[Records drawn from a dataset]

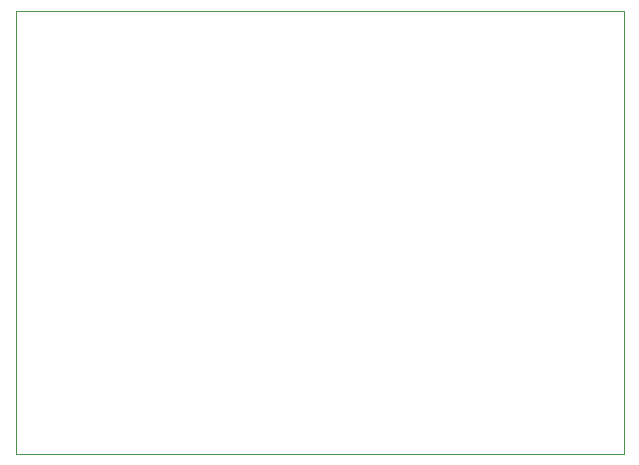
<source format=gbr>
%TF.GenerationSoftware,KiCad,Pcbnew,8.0.7*%
%TF.CreationDate,2025-04-15T22:45:42-07:00*%
%TF.ProjectId,M56PowerPrototype,4d353650-6f77-4657-9250-726f746f7479,rev?*%
%TF.SameCoordinates,Original*%
%TF.FileFunction,Profile,NP*%
%FSLAX46Y46*%
G04 Gerber Fmt 4.6, Leading zero omitted, Abs format (unit mm)*
G04 Created by KiCad (PCBNEW 8.0.7) date 2025-04-15 22:45:42*
%MOMM*%
%LPD*%
G01*
G04 APERTURE LIST*
%TA.AperFunction,Profile*%
%ADD10C,0.050000*%
%TD*%
G04 APERTURE END LIST*
D10*
X64500000Y-31000000D02*
X116000000Y-31000000D01*
X116000000Y-68500000D01*
X64500000Y-68500000D01*
X64500000Y-31000000D01*
M02*

</source>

What is needed ▸
Filter the records above down to the lines containing "LIST".

Completed task ▸
G04 APERTURE LIST*
G04 APERTURE END LIST*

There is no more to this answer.